Hugo Benioff of the California Institute of Technology has discovered a remarkable indication of discontinuity at the level of the top of the low-velocity zone. In studying a large number of earthquakes in the Pacific Ocean earthquake belt he was able to connect certain sequences of earthquakes to single fault structures. One sequence that occurred in South America between 1906 and 1942 delineates a great fault off the west coast of the continent. The fault is some 4,500 kilometers long and goes down 600 kilometers-a tenth of the distance to the center of the earth. The earthquakes related to the fault fall naturally into three groups: (1) those shallower than 70 kilometers, (2) those from 70 to 250 or 300 kilometers and (3) those from 300 to 600 kilometers (see top illustration on page 6). Analysis of the earth motions in the quakes showed a marked similarity between the intermediate and deep groups but no resemblance of these to the shallower group. In particular the motions of the two deeper groups changed suddenly, and in the same way, in 1921. There was no corresponding change in the shallower earthquakes. Evidently there is some mechanical coupling between the lower layers, but these are sharply decoupled from the region above 70 kilometers. Other are-as of the circum-Pacific tectonic belt show similar phenomena.

When the earthquake foci are plotted in three dimensions, those down to 250 kilometers fall in a plane about 900 kilometers wide, dipping about 33 degrees under the continents with respect to the surface of the earth. The deep earthquakes, on the other hand, are on a plane tilted at 60 degrees. Thus, although they are mechanically connected, the intermediate and deep layers are spatially discontinuous. The dimensions and location of the intermediate layer correspond closely to those of the low-velocity zone.

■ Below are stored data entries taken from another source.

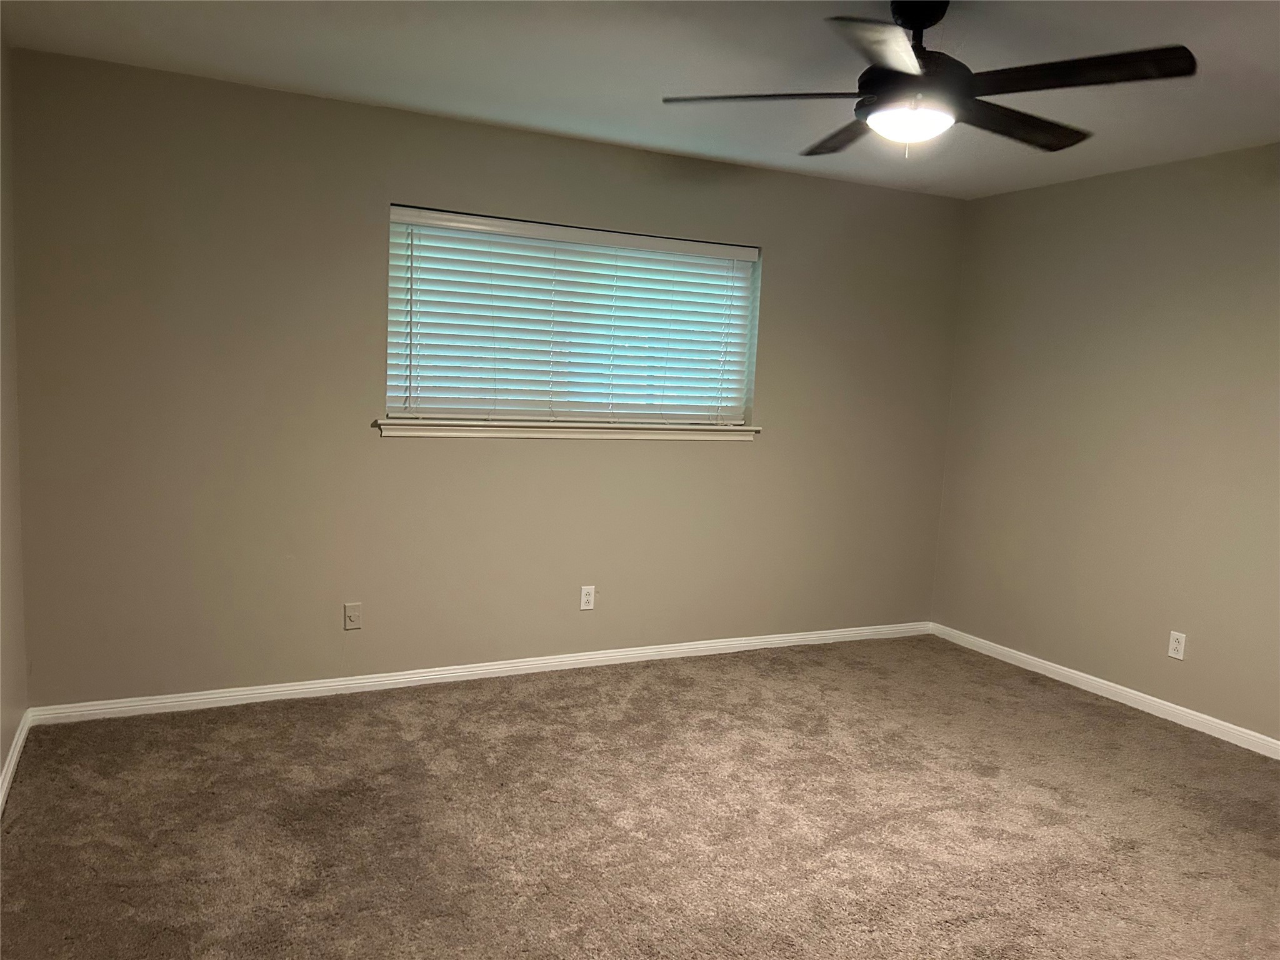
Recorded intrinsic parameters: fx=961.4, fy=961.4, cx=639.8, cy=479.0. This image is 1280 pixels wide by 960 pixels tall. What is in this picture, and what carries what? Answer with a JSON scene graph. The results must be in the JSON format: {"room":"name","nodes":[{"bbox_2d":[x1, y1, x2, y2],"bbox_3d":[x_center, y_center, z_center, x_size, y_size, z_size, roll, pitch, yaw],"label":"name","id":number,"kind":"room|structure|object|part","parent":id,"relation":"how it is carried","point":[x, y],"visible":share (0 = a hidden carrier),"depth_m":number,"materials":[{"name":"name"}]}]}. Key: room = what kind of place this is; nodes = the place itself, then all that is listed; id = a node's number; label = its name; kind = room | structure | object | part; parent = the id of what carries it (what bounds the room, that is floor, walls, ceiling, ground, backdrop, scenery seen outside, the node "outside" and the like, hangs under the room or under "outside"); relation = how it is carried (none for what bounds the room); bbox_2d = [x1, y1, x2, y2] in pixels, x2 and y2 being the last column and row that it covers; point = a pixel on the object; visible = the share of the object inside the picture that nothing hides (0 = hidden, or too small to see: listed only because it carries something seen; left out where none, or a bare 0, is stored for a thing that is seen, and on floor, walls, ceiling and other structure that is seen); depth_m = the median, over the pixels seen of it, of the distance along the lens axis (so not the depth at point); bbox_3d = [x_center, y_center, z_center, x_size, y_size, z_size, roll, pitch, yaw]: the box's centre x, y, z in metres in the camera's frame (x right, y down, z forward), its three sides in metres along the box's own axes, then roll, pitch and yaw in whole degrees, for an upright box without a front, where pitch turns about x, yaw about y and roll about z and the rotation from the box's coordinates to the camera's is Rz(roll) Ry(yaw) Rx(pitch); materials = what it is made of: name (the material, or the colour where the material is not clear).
{"room":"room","nodes":[
{"label":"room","id":0,"kind":"room"},
{"bbox_2d":[0,31,28,798],"bbox_3d":[-1.378,-0.037,1.547,0.165,2.468,4.424,0,7,-26],"label":"left wall","id":1,"kind":"structure","parent":0,"point":[1,757],"depth_m":3.25,"materials":[{"name":"beige paint"}]},
{"bbox_2d":[0,709,33,813],"bbox_3d":[-1.339,1.145,1.669,0.015,0.078,4.326,0,7,-26],"label":"baseboard","id":2,"kind":"structure","parent":1,"relation":"attached to","point":[12,765],"depth_m":3.19,"materials":[{"name":"white paint"}]},
{"bbox_2d":[5,50,962,707],"bbox_3d":[-0.275,-0.319,4.537,4.573,2.449,0.160,0,7,-26],"label":"back wall","id":3,"kind":"structure","parent":0,"point":[767,450],"depth_m":4.02,"materials":[{"name":"beige paint"}]},
{"bbox_2d":[343,602,362,630],"bbox_3d":[-1.225,0.585,4.098,0.069,0.114,0.013,0,7,-26],"label":"wall plate","id":4,"kind":"object","parent":3,"relation":"attached to","point":[350,614],"visible":0.99,"depth_m":4.10,"materials":[{"name":"plastic"}]},
{"bbox_2d":[28,621,931,725],"bbox_3d":[-0.285,0.872,4.595,4.438,0.073,0.015,0,7,-26],"label":"baseboard","id":5,"kind":"structure","parent":3,"relation":"attached to","point":[274,689],"depth_m":4.28,"materials":[{"name":"white paint"}]},
{"bbox_2d":[375,417,759,441],"bbox_3d":[-0.257,-0.229,4.481,1.893,0.073,0.126,0,7,-26],"label":"window sill","id":6,"kind":"structure","parent":3,"relation":"attached to","point":[732,429],"depth_m":4.39,"materials":[{"name":"white paint"}]},
{"bbox_2d":[385,205,761,427],"bbox_3d":[-0.282,-0.710,4.526,1.811,0.921,0.067,0,7,-26],"label":"window","id":7,"kind":"structure","parent":3,"relation":"in","point":[743,264],"depth_m":4.49,"materials":[{"name":"white plastic"}]},
{"bbox_2d":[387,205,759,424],"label":"window blind","id":8,"kind":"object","parent":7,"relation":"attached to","point":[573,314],"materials":[{"name":"white plastic"}]},
{"bbox_2d":[579,585,595,609],"bbox_3d":[-0.251,0.565,4.589,0.070,0.114,0.008,0,7,-26],"label":"wall socket","id":9,"kind":"object","parent":3,"relation":"attached to","point":[587,598],"visible":0.99,"depth_m":4.59,"materials":[{"name":"white plastic"}]},
{"bbox_2d":[0,633,1279,959],"bbox_3d":[0.595,1.236,2.482,4.811,0.107,5.012,0,7,-26],"label":"carpet floor","id":10,"kind":"structure","parent":0,"point":[894,824],"depth_m":3.05,"materials":[{"name":"carpet"}]},
{"bbox_2d":[0,0,1279,199],"bbox_3d":[0.721,-1.316,2.293,4.752,0.119,4.797,0,7,-26],"label":"ceiling","id":11,"kind":"structure","parent":0,"point":[1252,44],"depth_m":3.24,"materials":[{"name":"white paint"}]},
{"bbox_2d":[662,0,1198,156],"bbox_3d":[0.756,-1.091,2.593,1.317,0.411,1.302,0,7,-26],"label":"ceiling fan","id":12,"kind":"object","parent":11,"relation":"hanging from","point":[936,20],"visible":0.99,"depth_m":2.50,"materials":[{"name":"black metal"}]},
{"bbox_3d":[0.327,-1.025,2.597,0.456,0.040,0.387,0,7,-26],"label":"blade","id":13,"kind":"part","parent":12,"relation":"part of","materials":[{"name":"wood"}]},
{"bbox_3d":[0.632,-1.053,2.943,0.271,0.041,0.553,1,7,-13],"label":"blade","id":14,"kind":"part","parent":12,"relation":"part of","materials":[{"name":"brown wood"}]},
{"bbox_3d":[0.561,-0.972,2.196,0.449,0.040,0.452,0,7,-26],"label":"blade","id":15,"kind":"part","parent":12,"relation":"part of","materials":[{"name":"black wood"}]},
{"bbox_2d":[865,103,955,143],"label":"fan light","id":16,"kind":"object","parent":12,"relation":"attached to","point":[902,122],"visible":0.95,"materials":[{"name":"white glass"}]},
{"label":"motor housing","id":17,"kind":"part","parent":12,"relation":"part of","materials":[{"name":"black metal"}]},
{"bbox_3d":[0.750,-1.239,2.614,0.172,0.126,0.194,0,7,-26],"label":"downrod","id":18,"kind":"part","parent":12,"relation":"part of","materials":[{"name":"black metal"}]},
{"bbox_3d":[1.053,-1.005,2.731,0.630,0.044,0.256,0,7,-26],"label":"blade","id":19,"kind":"part","parent":12,"relation":"part of","materials":[{"name":"brown wood"}]},
{"bbox_3d":[1.029,-0.977,2.335,0.350,0.040,0.473,0,7,-26],"label":"blade","id":20,"kind":"part","parent":12,"relation":"part of","materials":[{"name":"wood"}]},
{"bbox_2d":[930,142,1279,746],"bbox_3d":[2.818,-0.049,3.432,0.161,2.453,4.702,0,7,-26],"label":"right wall","id":21,"kind":"structure","parent":0,"point":[1050,194],"depth_m":4.42,"materials":[{"name":"beige paint"}]},
{"bbox_2d":[930,621,1279,758],"bbox_3d":[2.631,1.110,3.626,0.015,0.077,4.357,0,7,-26],"label":"baseboard","id":22,"kind":"structure","parent":21,"relation":"attached to","point":[1188,711],"depth_m":4.44,"materials":[{"name":"white paint"}]},
{"bbox_2d":[1167,630,1186,660],"bbox_3d":[2.355,0.729,4.220,0.008,0.115,0.071,0,7,-26],"label":"wall socket","id":23,"kind":"object","parent":21,"relation":"attached to","point":[1172,652],"visible":0.99,"depth_m":4.22,"materials":[{"name":"white plastic"}]}
]}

An interesting clue to the state of the material in the upper mantle was furnished by the Soviet volcanologist G. S. Gorshkov in 1957. He found that shear waves from Japanese earthquakes do not reach the Kamchatka Peninsula when their paths cross the volcanic belt between Japan and the peninsula. Gorshkov concluded that there must be pockets of liquid magma at a depth of 55 kilometers that absorb the waves. Apparently in certain regions the temperature not only approaches the melting point but even exceeds it. Many seismologists have remarked on the fact that the average wavelength of shear waves is many times longer than that of compressional waves. The observation could be accounted for by a weak, perhaps partially molten, layer that absorbs the shorter S waves more than the longer S waves.

Volcanoes are concentrated in parts of the world where earthquakes are most common, and the earthquakes actually associated with volcanism mostly originate at depths between 60 and 200 kilometers. This suggests that volcanoes are connected with disturbances in the region of the low-velocity zone. Therefore the distribution of volcanoes constitutes

direct evidence for the temperature-melting point relation inferred from laboratory measurements and suggests that the low-velocity layer may he the source of primary basaltic magma.

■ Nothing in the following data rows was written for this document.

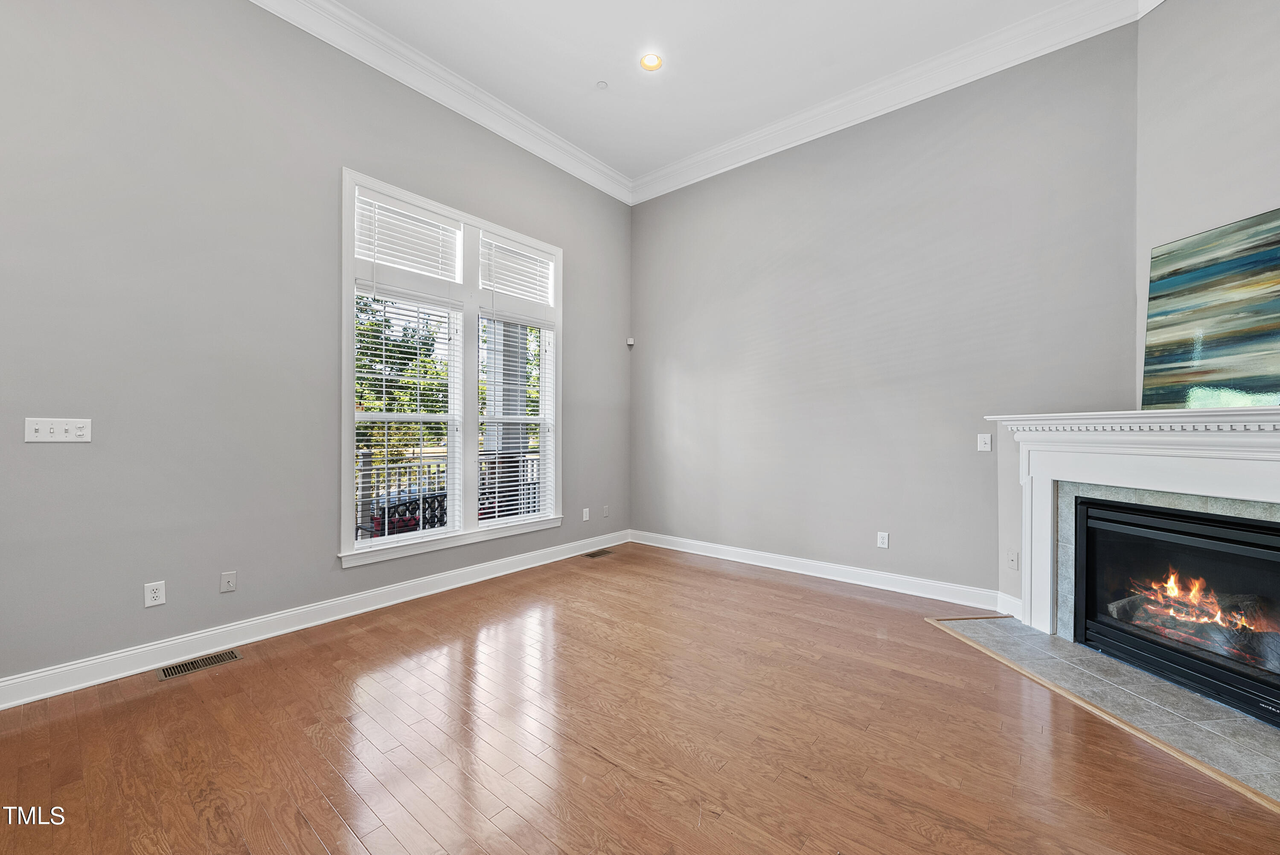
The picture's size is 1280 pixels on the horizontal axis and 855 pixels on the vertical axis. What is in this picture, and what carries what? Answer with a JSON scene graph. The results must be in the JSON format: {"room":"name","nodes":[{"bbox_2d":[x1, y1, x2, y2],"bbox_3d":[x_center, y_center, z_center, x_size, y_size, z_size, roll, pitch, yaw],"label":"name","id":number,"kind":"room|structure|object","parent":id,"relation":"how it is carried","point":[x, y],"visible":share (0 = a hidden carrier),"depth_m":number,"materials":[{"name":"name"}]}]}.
{"room":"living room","nodes":[
{"label":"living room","id":0,"kind":"room"},
{"bbox_2d":[0,0,631,696],"bbox_3d":[-1.997,-0.678,3.099,0.163,3.765,6.039,0,0,40],"label":"left wall","id":1,"kind":"structure","parent":0,"point":[327,187],"depth_m":2.61,"materials":[{"name":"grey paint"}]},
{"bbox_2d":[23,417,91,441],"bbox_3d":[-2.622,0.013,2.247,0.017,0.110,0.193,0,0,40],"label":"light switch","id":2,"kind":"object","parent":1,"relation":"attached to","point":[83,432],"visible":0.98,"depth_m":2.24,"materials":[{"name":"white plastic"}]},
{"bbox_2d":[144,579,166,606],"bbox_3d":[-2.424,0.830,2.490,0.009,0.115,0.072,0,0,40],"label":"wall socket","id":3,"kind":"object","parent":1,"relation":"attached to","point":[154,601],"visible":0.99,"depth_m":2.49,"materials":[{"name":"white plastic"}]},
{"bbox_2d":[219,570,237,592],"bbox_3d":[-2.252,0.843,2.725,0.016,0.113,0.070,0,0,40],"label":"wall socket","id":4,"kind":"object","parent":1,"relation":"attached to","point":[229,579],"visible":0.98,"depth_m":2.72,"materials":[{"name":"white plastic"}]},
{"bbox_2d":[0,530,627,709],"bbox_3d":[-1.880,1.133,3.114,0.018,0.125,5.640,0,0,40],"label":"baseboard","id":5,"kind":"structure","parent":1,"relation":"attached to","point":[28,699],"depth_m":2.76,"materials":[{"name":"white paint"}]},
{"bbox_2d":[249,0,631,204],"bbox_3d":[-1.885,-2.415,2.938,0.127,0.166,5.685,0,0,40],"label":"crown molding","id":6,"kind":"structure","parent":1,"relation":"attached to","point":[584,178],"depth_m":3.52,"materials":[{"name":"white paint"}]},
{"bbox_2d":[340,167,561,569],"bbox_3d":[-1.332,-0.361,3.883,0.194,2.494,1.853,0,0,40],"label":"window","id":7,"kind":"structure","parent":1,"relation":"in","point":[347,497],"depth_m":3.77,"materials":[{"name":"white paint"}]},
{"bbox_2d":[351,286,462,545],"bbox_3d":[-1.625,-0.089,3.532,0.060,1.711,0.728,0,0,40],"label":"window blind","id":8,"kind":"object","parent":7,"relation":"attached to","point":[359,374],"visible":0.98,"depth_m":3.48,"materials":[{"name":"white plastic"}]},
{"bbox_2d":[355,187,462,281],"bbox_3d":[-1.615,-1.316,3.539,0.050,0.474,0.727,0,0,40],"label":"window blind","id":9,"kind":"object","parent":7,"relation":"attached to","point":[399,263],"visible":0.93,"depth_m":3.51,"materials":[{"name":"white plastic"}]},
{"bbox_2d":[477,312,554,523],"bbox_3d":[-1.048,-0.080,4.248,0.057,1.731,0.740,0,0,40],"label":"window blind","id":10,"kind":"object","parent":7,"relation":"attached to","point":[497,509],"visible":0.96,"depth_m":4.21,"materials":[{"name":"white plastic"}]},
{"bbox_2d":[478,234,554,304],"bbox_3d":[-1.044,-1.308,4.239,0.053,0.469,0.748,0,0,40],"label":"window blind","id":11,"kind":"object","parent":7,"relation":"attached to","point":[544,292],"visible":0.94,"depth_m":4.21,"materials":[{"name":"white plastic"}]},
{"bbox_2d":[581,507,590,520],"bbox_3d":[-0.508,0.820,4.692,0.014,0.115,0.071,0,0,40],"label":"wall socket","id":12,"kind":"object","parent":1,"relation":"attached to","point":[587,509],"visible":0.99,"depth_m":4.69,"materials":[{"name":"white plastic"}]},
{"bbox_2d":[601,504,610,516],"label":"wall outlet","id":13,"kind":"object","parent":1,"relation":"attached to","point":[604,512],"visible":0.99,"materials":[{"name":"white plastic"}]},
{"bbox_2d":[625,336,634,345],"bbox_3d":[-0.104,-0.892,5.173,0.065,0.082,0.063,0,0,40],"label":"motion sensor","id":14,"kind":"object","parent":1,"relation":"attached to","point":[629,342],"visible":0.99,"depth_m":5.15,"materials":[{"name":"white plastic"}]},
{"bbox_2d":[0,542,1279,854],"bbox_3d":[0.029,1.257,1.348,5.245,0.111,6.380,0,0,40],"label":"floor","id":15,"kind":"structure","parent":0,"point":[316,848],"depth_m":1.90,"materials":[{"name":"brown wood"}]},
{"bbox_2d":[156,648,244,679],"bbox_3d":[-2.218,1.192,2.517,0.134,0.006,0.316,0,0,40],"label":"floor vent","id":16,"kind":"object","parent":15,"relation":"in","point":[169,673],"visible":0.97,"depth_m":2.50,"materials":[{"name":"metal"}]},
{"bbox_2d":[581,547,613,557],"bbox_3d":[-0.402,1.192,4.732,0.124,0.008,0.319,0,0,40],"label":"floor vent","id":17,"kind":"object","parent":15,"relation":"in","point":[597,554],"visible":0.98,"depth_m":4.71,"materials":[{"name":"brown metal"}]},
{"bbox_2d":[928,615,1279,808],"bbox_3d":[2.482,1.200,2.288,1.397,0.015,1.327,0,0,40],"label":"tile hearth","id":18,"kind":"object","parent":15,"relation":"on","point":[1035,638],"visible":0.87,"depth_m":2.16,"materials":[{"name":"grey tile"}]},
{"bbox_2d":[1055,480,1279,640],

Volcanism and the postglacial uplift of the crust constitute the only dynamic, as opposed to static, geological "experiments" Both indicate fluidity, and some degree of actual flow, in the material below the crust. Moreover, they are consistent with the idea of a layer of maximum plasticity in the upper mantle.

Almost all present theories of isostasy and tectonics, including those concerned with mountain building, faulting and the possible drifting of the continents, focus attention on the Mohorovicic discontinuity, which divides the crust of the earth from the mantle. If the picture 1 have tried to outline in this article is correct, the important discontinuity is farther down, at the ill-defined boundary of the rigid lithosphere and the weaker asthenosphere. Most of the activity responsible for the broad-scale features of the earth's surface probably takes place in a low-velocity or plastic layer at the top of the asthenosphere, extending roughly from 60 to 250 kilometers in depth. In particular the existence of such a plastic layer makes the idea of continental drift much more plausible than it has seemed heretofore.